Document passage =
◆ ◆ ◆ ◆

Member of the North Carolina House of Commons from Bladen County
- In office November 20, 1854 – February 3, 1857
- Preceded by: John G. McDugald
- Succeeded by: John Wesley Purdie

Personal details
- Born: March 25, 1828 Bladen County, North Carolina, U.S.
- Died: June 26, 1860 (aged 32) Bladen County, North Carolina, U.S.
- Spouse: Victoria Harrison Lewis ​ ​(m. 1858)​
- Education: University of North Carolina (AB)
- Occupation: Attorney; politician;
- Burial place: Hendon Cemetery 34°36′11″N 78°38′33″W﻿ / ﻿34.60310°N 78.64250°W

= George Montgomery White =

American politician (1828–1860)

George Montgomery White (March 25, 1828 – June 26, 1860) was an American politician in North Carolina who was a two-term member of the North Carolina House of Commons from Bladen County.

◆ ◆ ◆ ◆

Data provided =

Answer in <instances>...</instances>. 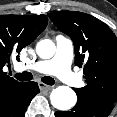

◆ ◆ ◆ ◆

Exercise instructions =
(1) In the George Montgomery White biography, who succeeded White as the member from Bladen County?
(2) Pick up the George Montgomery White biography after its final sentence and keep writing it.

Responses by task =
(1) John Wesley Purdie

(2)
==Biography==
George Montgomery White was born on March 25, 1828, and was the son of Griffith John White and Mary Jane Hendon. He was listed as a freshman at the University of North Carolina in the 1849–1850 academic year and received a Bachelor of Arts degree in 1853. White was reported to have obtained a North Carolina Superior Court license in 1855. He was considered to be a lawyer of prominence and was a leader of the bar in the Cape Fear region. He was a member of the North Carolina House of Commons from Bladen County from 1854 to 1857.

He died on June 26, 1860, aged 32 years, 3 months, and 1 day.

==Personal life==
White married Victoria Harrison Lewis in 1858.

His brother William Hendon White was later elected as the democratic sheriff of Bladen County after the American Civil War, but was removed by reconstruction officials. William "became conspicuous during war times and in the violent scenes which characterized the reconstruction period."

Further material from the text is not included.